[Opening EXERCISE MATERIALS section]

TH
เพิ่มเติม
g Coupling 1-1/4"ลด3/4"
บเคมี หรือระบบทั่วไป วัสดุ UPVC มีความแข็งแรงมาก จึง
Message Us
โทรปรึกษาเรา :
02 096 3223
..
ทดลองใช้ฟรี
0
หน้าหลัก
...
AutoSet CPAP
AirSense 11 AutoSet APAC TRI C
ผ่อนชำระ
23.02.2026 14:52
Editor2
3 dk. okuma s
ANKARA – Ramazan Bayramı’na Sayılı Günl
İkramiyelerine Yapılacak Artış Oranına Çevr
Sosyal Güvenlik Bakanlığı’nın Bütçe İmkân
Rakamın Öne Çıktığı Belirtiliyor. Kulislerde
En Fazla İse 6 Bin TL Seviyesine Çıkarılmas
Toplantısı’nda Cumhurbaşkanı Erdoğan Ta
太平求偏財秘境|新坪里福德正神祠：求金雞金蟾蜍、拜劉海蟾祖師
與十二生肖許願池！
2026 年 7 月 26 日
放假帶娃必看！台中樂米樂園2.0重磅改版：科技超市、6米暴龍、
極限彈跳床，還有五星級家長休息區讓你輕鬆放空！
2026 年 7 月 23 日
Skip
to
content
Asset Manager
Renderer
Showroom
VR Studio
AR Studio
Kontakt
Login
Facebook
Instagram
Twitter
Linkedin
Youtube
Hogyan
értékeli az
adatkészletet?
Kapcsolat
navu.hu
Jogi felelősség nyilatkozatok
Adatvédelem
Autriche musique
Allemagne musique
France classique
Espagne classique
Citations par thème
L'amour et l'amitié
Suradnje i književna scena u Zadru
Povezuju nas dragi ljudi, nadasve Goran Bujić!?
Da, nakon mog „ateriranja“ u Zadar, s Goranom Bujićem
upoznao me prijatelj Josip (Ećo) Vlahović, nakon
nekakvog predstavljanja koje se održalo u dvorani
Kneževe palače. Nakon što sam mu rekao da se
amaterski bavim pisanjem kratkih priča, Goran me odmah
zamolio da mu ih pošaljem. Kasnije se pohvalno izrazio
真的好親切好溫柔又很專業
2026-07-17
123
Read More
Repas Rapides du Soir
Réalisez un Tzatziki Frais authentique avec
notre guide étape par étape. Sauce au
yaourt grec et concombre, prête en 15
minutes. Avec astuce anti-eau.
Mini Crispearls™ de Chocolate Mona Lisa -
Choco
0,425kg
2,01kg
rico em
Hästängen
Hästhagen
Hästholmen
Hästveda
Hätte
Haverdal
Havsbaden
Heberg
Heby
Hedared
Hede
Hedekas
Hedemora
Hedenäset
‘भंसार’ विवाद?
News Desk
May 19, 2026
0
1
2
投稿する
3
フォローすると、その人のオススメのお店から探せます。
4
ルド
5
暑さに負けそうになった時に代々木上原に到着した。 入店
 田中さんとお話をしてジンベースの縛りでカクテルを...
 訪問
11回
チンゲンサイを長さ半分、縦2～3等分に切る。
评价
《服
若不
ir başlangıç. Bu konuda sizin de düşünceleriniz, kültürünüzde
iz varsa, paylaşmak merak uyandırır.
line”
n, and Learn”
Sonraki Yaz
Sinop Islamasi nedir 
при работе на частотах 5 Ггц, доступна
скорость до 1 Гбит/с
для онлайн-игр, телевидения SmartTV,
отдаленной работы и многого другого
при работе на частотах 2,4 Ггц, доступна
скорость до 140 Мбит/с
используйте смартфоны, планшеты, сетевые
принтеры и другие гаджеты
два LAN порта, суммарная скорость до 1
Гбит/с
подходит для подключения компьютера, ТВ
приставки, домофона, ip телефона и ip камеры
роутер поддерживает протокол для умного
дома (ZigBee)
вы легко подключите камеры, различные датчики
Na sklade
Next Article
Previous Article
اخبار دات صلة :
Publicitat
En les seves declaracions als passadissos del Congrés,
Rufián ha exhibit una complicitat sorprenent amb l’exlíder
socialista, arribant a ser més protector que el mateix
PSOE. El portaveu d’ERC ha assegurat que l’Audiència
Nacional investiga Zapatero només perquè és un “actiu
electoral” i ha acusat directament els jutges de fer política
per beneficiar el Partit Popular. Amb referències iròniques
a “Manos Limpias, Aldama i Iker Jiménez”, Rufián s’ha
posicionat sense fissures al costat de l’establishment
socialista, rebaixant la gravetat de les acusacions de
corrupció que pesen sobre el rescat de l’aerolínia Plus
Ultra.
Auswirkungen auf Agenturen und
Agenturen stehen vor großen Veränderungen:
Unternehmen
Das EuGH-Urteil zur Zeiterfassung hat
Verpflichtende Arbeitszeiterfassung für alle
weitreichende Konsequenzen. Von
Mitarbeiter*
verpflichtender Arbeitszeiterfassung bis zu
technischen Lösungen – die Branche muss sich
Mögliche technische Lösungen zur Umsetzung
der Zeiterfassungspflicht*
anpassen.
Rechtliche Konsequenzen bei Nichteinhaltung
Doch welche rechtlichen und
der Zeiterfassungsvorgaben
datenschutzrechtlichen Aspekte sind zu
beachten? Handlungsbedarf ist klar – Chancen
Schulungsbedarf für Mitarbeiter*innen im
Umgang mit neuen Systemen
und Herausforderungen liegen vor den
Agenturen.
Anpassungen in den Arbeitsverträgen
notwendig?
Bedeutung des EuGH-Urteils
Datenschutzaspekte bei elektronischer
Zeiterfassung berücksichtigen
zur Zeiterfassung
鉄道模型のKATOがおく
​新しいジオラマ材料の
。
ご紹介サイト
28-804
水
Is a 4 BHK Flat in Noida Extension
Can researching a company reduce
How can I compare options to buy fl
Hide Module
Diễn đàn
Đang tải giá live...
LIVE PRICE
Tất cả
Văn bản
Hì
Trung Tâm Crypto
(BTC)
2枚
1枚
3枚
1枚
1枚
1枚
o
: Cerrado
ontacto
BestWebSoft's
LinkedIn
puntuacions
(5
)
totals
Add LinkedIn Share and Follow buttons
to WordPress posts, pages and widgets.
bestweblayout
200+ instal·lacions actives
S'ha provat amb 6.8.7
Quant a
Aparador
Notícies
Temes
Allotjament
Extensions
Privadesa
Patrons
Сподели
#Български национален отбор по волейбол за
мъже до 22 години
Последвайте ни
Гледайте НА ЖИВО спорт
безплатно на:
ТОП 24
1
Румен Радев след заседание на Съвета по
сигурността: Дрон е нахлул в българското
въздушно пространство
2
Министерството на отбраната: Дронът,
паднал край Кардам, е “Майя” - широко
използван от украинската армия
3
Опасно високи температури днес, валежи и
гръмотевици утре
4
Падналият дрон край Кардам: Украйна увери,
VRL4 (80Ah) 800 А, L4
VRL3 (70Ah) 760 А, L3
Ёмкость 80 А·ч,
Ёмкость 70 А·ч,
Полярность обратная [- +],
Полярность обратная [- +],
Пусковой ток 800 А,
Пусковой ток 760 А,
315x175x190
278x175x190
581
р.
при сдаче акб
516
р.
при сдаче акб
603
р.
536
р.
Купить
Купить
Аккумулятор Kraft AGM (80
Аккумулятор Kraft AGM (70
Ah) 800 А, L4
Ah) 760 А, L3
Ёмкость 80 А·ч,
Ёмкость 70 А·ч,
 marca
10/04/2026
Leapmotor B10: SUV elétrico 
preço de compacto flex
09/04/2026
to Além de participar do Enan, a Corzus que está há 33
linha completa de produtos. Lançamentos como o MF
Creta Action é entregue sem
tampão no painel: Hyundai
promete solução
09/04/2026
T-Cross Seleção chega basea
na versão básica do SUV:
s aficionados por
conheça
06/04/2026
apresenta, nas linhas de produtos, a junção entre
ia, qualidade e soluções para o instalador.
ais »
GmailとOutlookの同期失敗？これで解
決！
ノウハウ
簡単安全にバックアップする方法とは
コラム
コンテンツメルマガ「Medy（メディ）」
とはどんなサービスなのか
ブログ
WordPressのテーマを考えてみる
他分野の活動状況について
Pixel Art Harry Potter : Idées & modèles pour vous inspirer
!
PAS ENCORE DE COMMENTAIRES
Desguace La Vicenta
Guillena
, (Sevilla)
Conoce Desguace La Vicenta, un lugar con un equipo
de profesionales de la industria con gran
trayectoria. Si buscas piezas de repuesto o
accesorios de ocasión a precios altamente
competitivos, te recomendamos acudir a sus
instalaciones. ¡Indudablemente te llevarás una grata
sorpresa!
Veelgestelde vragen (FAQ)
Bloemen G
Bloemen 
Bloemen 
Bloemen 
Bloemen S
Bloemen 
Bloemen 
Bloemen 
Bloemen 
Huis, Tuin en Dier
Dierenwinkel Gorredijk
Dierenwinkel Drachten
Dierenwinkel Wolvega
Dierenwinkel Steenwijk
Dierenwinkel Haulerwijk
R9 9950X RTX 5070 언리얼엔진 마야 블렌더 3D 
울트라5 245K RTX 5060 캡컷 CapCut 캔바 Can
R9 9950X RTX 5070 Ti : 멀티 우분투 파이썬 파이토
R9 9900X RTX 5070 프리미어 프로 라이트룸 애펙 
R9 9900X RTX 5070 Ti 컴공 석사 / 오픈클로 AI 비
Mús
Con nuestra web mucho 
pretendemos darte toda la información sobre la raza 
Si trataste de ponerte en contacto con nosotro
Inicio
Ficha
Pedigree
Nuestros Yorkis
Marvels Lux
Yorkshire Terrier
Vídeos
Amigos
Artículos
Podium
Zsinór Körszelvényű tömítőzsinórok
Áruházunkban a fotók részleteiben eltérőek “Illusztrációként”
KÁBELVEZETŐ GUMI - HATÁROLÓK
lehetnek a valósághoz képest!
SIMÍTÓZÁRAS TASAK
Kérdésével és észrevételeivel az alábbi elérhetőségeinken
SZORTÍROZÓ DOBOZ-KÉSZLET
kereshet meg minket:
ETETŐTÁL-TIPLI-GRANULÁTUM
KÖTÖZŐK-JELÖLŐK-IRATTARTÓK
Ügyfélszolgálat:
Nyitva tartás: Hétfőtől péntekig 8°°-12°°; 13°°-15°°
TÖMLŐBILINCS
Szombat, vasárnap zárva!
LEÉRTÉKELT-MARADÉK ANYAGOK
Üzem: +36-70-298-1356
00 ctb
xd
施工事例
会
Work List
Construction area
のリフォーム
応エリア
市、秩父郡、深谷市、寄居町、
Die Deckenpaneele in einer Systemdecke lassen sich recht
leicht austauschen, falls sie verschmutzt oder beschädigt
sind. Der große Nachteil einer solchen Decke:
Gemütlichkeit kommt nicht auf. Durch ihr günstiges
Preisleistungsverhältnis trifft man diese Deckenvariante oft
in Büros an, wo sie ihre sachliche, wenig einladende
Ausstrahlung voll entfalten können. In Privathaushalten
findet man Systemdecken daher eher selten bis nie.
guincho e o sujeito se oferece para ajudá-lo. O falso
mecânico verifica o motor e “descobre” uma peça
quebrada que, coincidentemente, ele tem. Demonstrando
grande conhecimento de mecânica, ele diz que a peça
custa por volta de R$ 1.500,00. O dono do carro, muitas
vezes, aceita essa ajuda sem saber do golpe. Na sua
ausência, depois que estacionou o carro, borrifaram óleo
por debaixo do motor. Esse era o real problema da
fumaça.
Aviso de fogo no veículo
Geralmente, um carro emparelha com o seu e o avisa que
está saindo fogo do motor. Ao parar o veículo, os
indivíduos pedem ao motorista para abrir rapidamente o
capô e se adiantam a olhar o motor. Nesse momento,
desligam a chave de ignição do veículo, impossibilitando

[Closing EXERCISE MATERIALS section]

PROBLEM » Of the lines above, copy each one that contains the word "работе".

SOLUTION TO THIS TASK »
при работе на частотах 5 Ггц, доступна
при работе на частотах 2,4 Ггц, доступна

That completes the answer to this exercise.